Information services revenue, which is comprised of applications and outsourcing
businesses, increased from $26 million in the three months ended March 31, 2000
to $33 million for the respective period in 2001. This $7 million increase is
attributable to outsourcing revenue which increased to $21 million for the first




quarter of 2001 from $14 million for the same period in 2000  primarily due
to new long-term  contracts signed in the last half of 2000. Cash Revenue is not
intended to represent revenue under generally accepted accounting principles.

The communications business generated Cash Revenue of $657 million during the
three months ended March 31, 2001. The Company defines Cash Revenue as
communications revenue plus changes in cash deferred revenue during the
respective period. Communications Cash Revenue reflects upfront cash received
for dark fiber and other capacity sales that are recognized over the term of the
contract under generally accepted accounting principles ("GAAP"). Cash deferred
revenue for the communications business for the period increased $242 million
compared to the same period in 2000. This increase is a result of growth in both
services provided to existing customers as well as new customer contracts.
Communications Cash Revenue was $127 for the three months ended March 31, 2000.

Coal mining revenue decreased $23 million in the first quarter of 2001 compared
to the same period in 2000. The decrease in revenue is primarily attributable to
the expiration of long-term coal contracts with Commonwealth Edison and the sale
of the Company's interest in Walnut Creek Mining Company in September 2000.
These decreases were partially offset by increased spot coal sales.

Other revenue for the period was comparable to 2000 and is primarily
attributable to California Private Transportation Company, L.P. ("CPTC") the
owner-operator of the SR91 tollroad in southern California.

Cost of Revenue for the first quarter 2001 was $268 million, representing a 106%
increase over first quarter 2000 cost of revenue of $130 million. This increase
is a result of the expanding communications business. Overall the cost of
revenue for the communications business, as a percentage of revenue, decreased
significantly from 95% during the quarter ended March 31, 2000 to 58% during the
same period of 2001. This decrease can be attributed to the migration of
customer traffic from a leased network to the Company's own operational network.
Additionally, the decrease can be attributed to the increase in dark fiber sales
from $1 million in the first quarter of 2000 to $155 million for the current
period. The cost of revenue for the information services businesses, as a
percentage of its revenue, was 82% for the first quarter of 2001 a slight
increase from the same period in 2000. The cost of revenue for the coal mining
business, as a percentage of revenue, was 64% for the first quarter of 2001 up
from 40% for the same period in 2000. This increase can be attributed to the
expiration of high margin long-term coal contracts and the increase in lower
margin spot coal sales.

Depreciation and Amortization expenses for the quarter were $239 million, a 172%
increase from the first quarter 2000 depreciation and amortization expenses of
$88 million. This increase is a direct result of the communications assets
placed in service in the latter half of 2000 and during the three months ended
March 31, 2001, including gateways, local networks and intercity segments.

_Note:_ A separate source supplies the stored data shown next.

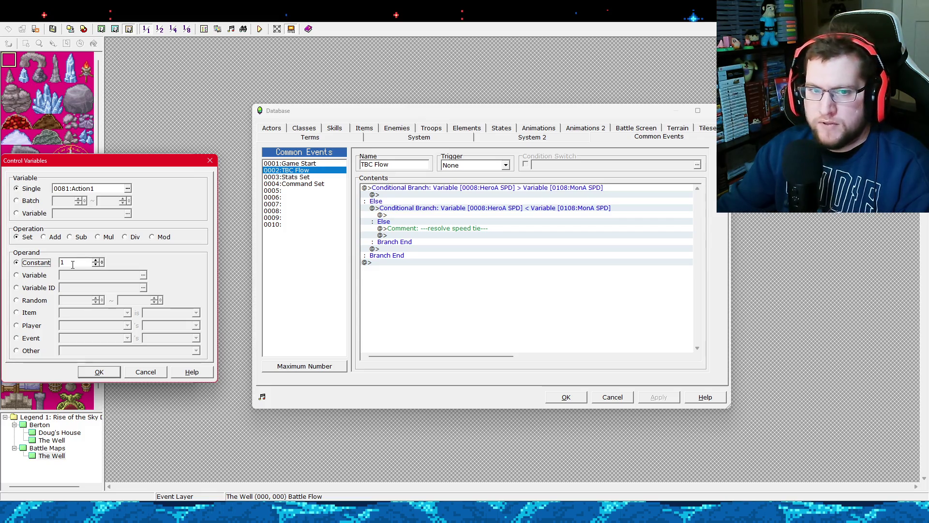
pyautogui.doubleClick(72, 264)
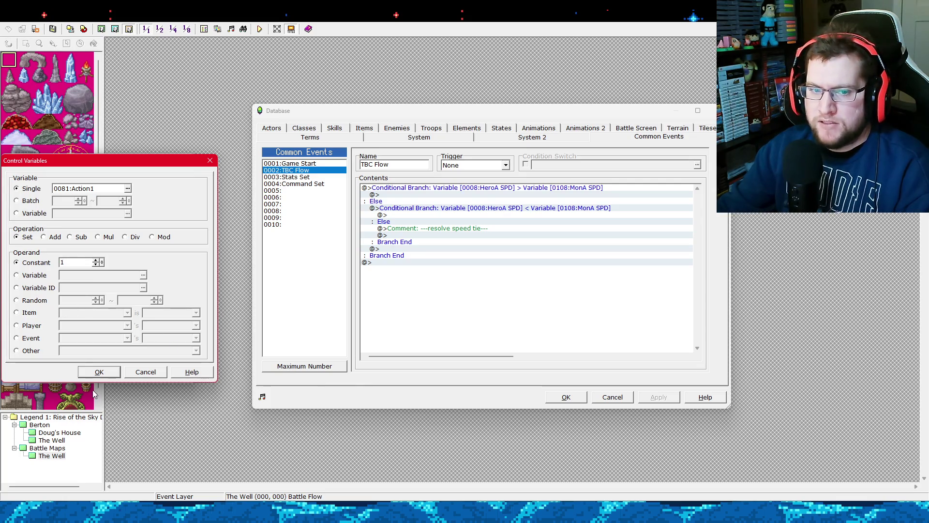
pyautogui.click(100, 372)
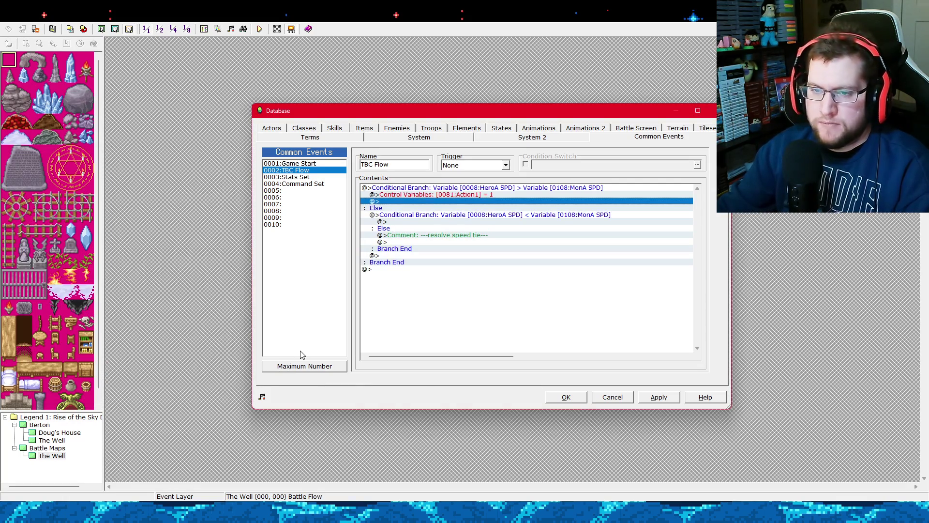
# Copy the Action1 command and paste a duplicate on the line below it.
pyautogui.click(430, 195)
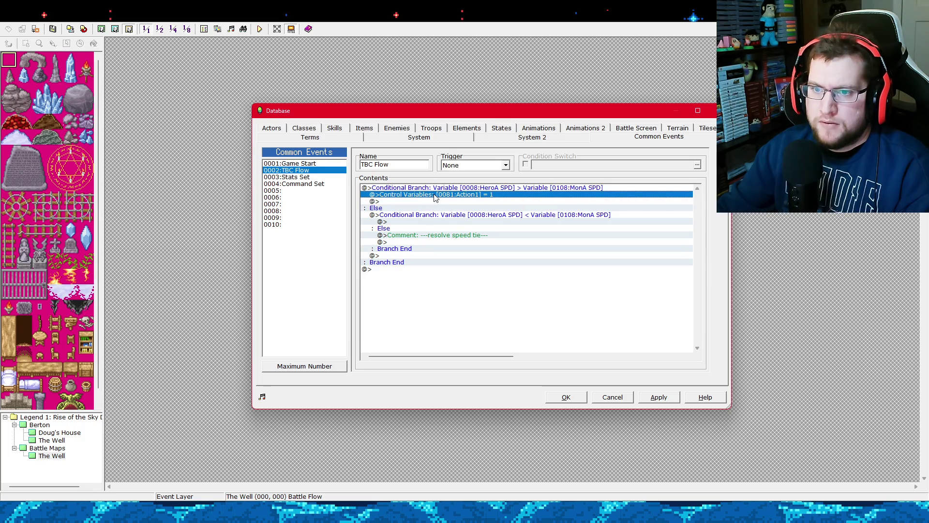
pyautogui.rightClick(434, 195)
pyautogui.press('Escape')
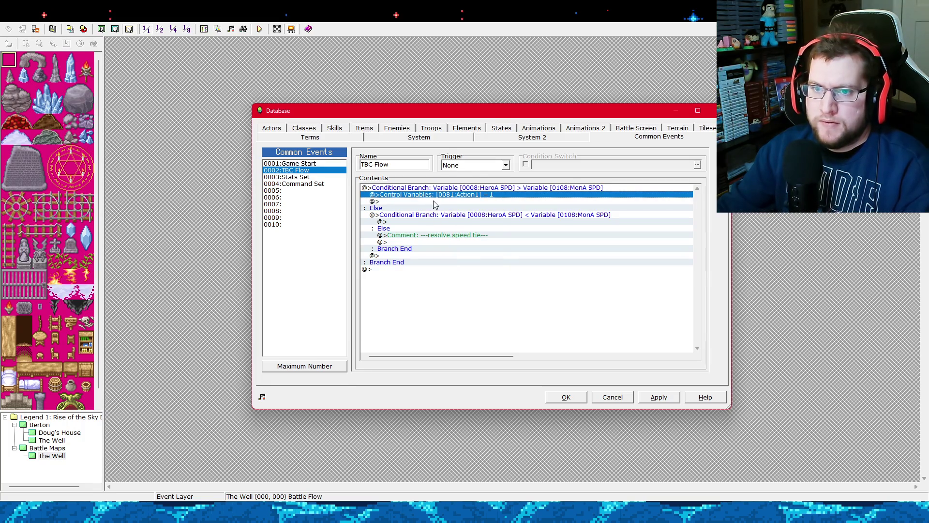
pyautogui.click(147, 374)
pyautogui.click(400, 201)
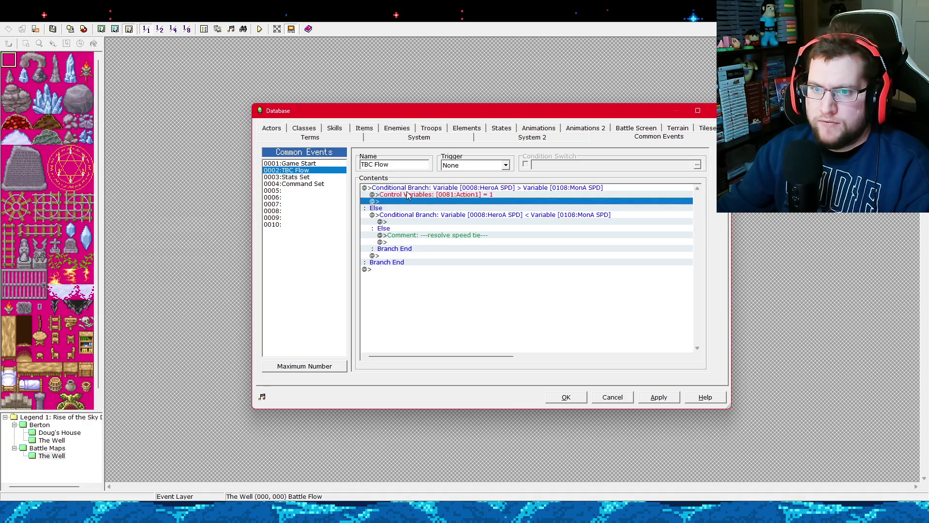
pyautogui.rightClick(408, 203)
pyautogui.click(418, 195)
pyautogui.rightClick(418, 195)
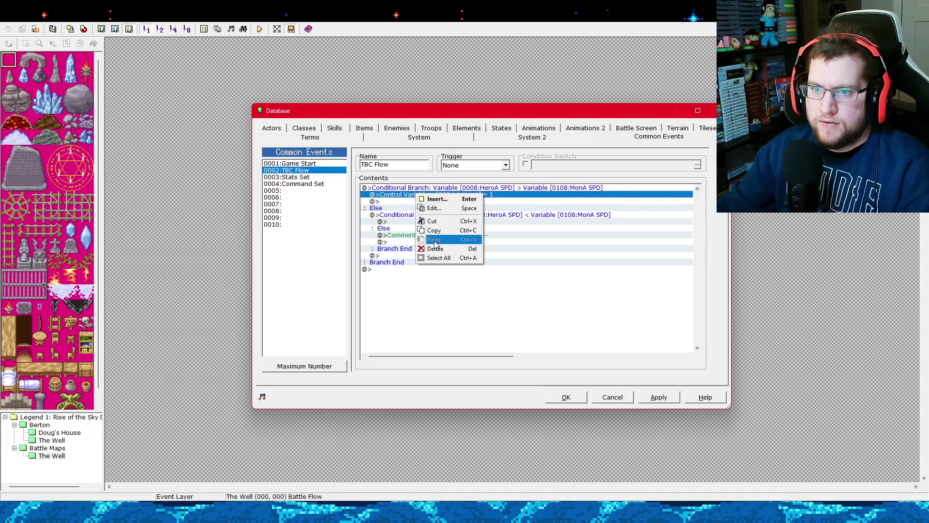
pyautogui.click(443, 231)
pyautogui.click(407, 202)
pyautogui.rightClick(406, 201)
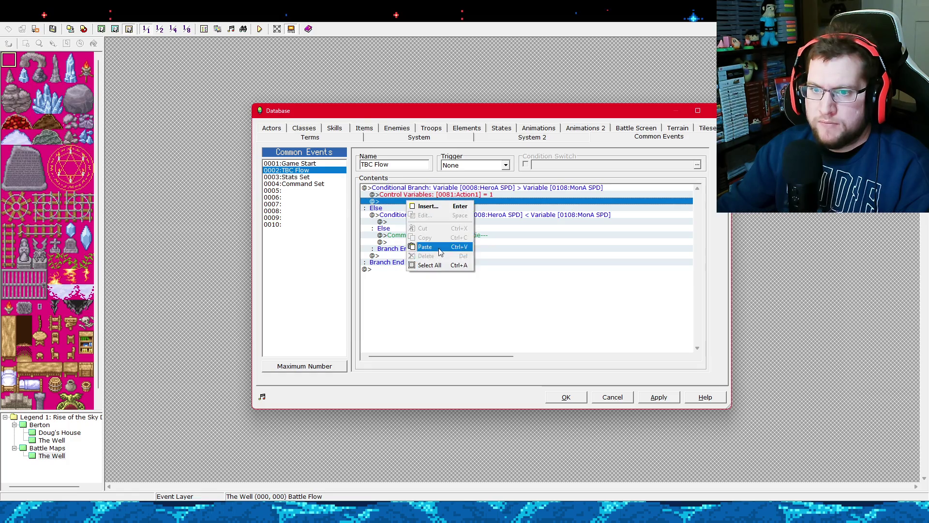
pyautogui.click(426, 246)
# Change the duplicate to set 0082:Action2 to 5, then apply the event.
pyautogui.click(453, 201)
pyautogui.rightClick(453, 202)
pyautogui.click(465, 218)
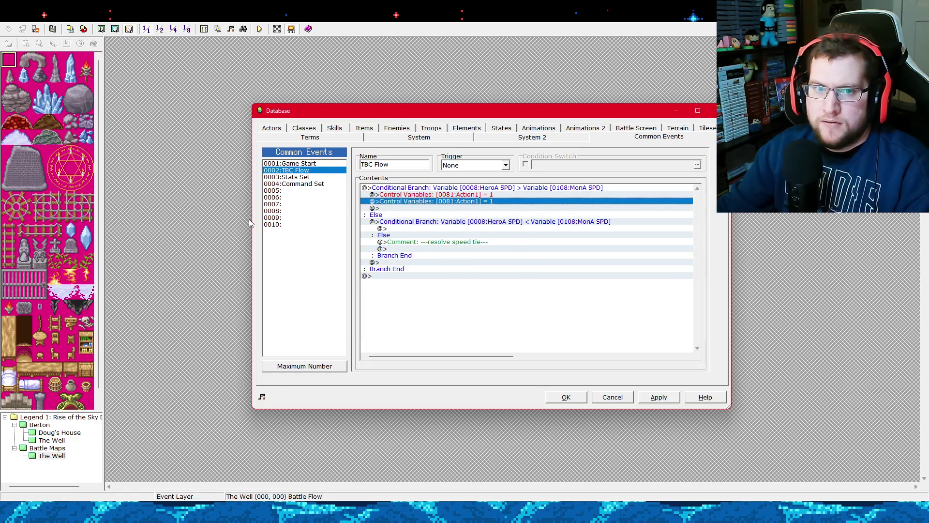
pyautogui.click(127, 188)
pyautogui.doubleClick(84, 198)
pyautogui.write('5')
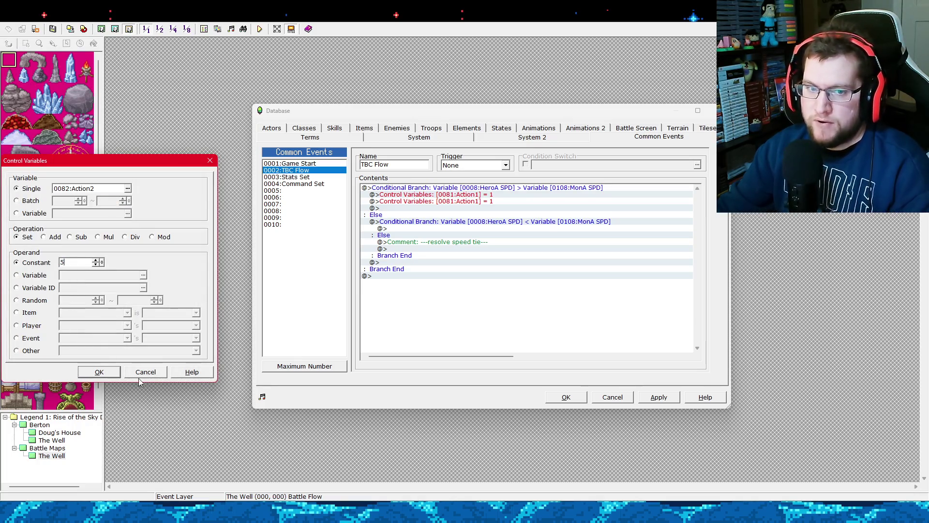
pyautogui.click(108, 375)
pyautogui.click(648, 400)
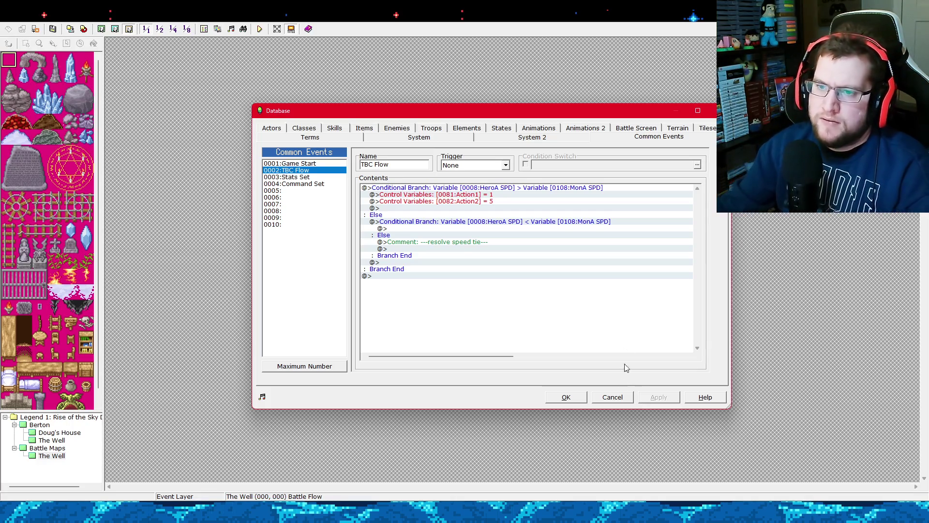
# Paste both Action1 and Action2 commands into the HeroA-slower branch.
pyautogui.click(488, 195)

Selling, General and Administrative expenses were $372 million in the three
months ended March 31, 2001, a 58% increase over first quarter 2000. This
increase is primarily a result of the Company's addition of 1,200 employees
hired since the end of first quarter 2000. Compensation costs increased
substantially due to the additional employees. Additionally, the Company
recorded a one-time charge of approximately $10 million during the first quarter
of 2001 related to a workforce realignment and reduction. The Company also
recorded $77 million in non-cash compensation for the first quarter 2001 for
expenses recognized under SFAS No. 123 related to grants of stock options,
warrants and other stock based compensation programs; $48 million of non-cash
compensation was recorded for the same period in 2000. The increase in non-cash
compensation is predominantly due to an increase in the number of employees and
the C-OSOs granted in September and December of 2000. Costs attributable to the
communications business such as rent, software and hardware maintenance and
license fees also contributed to the higher selling, general and administrative
expenses. Selling, general and administrative costs for the remainder of 2001
are not expected to increase significantly from the first quarter 2001 levels.


EBITDA, as defined by the Company, consists of earnings (losses) before
interest, income taxes, depreciation, amortization, non-cash operating expenses
(including stock-based compensation and in-process research and development
charges) and other non-operating income or expenses. The Company excludes
non-cash compensation due to its adoption of the expense recognition provisions
of SFAS No. 123. EBITDA improved to a loss of $114 million in the first quarter
of 2001 from a $141 million loss for the same period in 2000. This improvement
was predominantly due to the higher margins earned by the communications
business.

Adjusted EBITDA, as defined by the Company, is EBITDA as defined above plus the
change in cash deferred revenue and excluding the non-cash cost of goods sold
associated with certain capacity sales and dark fiber contracts. For the three
months ended March 31, 2001, Adjusted EBITDA was $240 million compared to $96
million for the same period in 2000. This increase can be attributed to an
increase in cash deferred revenue and non-cash cost of goods sold related to
transoceanic and dark fiber transactions of $354 million.

EBITDA and Adjusted EBITDA are not intended to represent operating cash flow for
the periods indicated and are not GAAP. See Consolidated Condensed Statement of
Cash Flows.

Interest Income was $61 million for the first quarter of 2001 which is
consistent with the same period in 2000. The Company derives interest income
from cash, cash equivalents and marketable securities balances. Pending
utilization of the cash, cash equivalents and marketable securities, the Company
invests the funds primarily in government and government agency securities. The
investment strategy will provide lower yields on the funds, but is expected to
reduce the risk to principal in the short term prior to using the funds in
implementing the Company's business plan.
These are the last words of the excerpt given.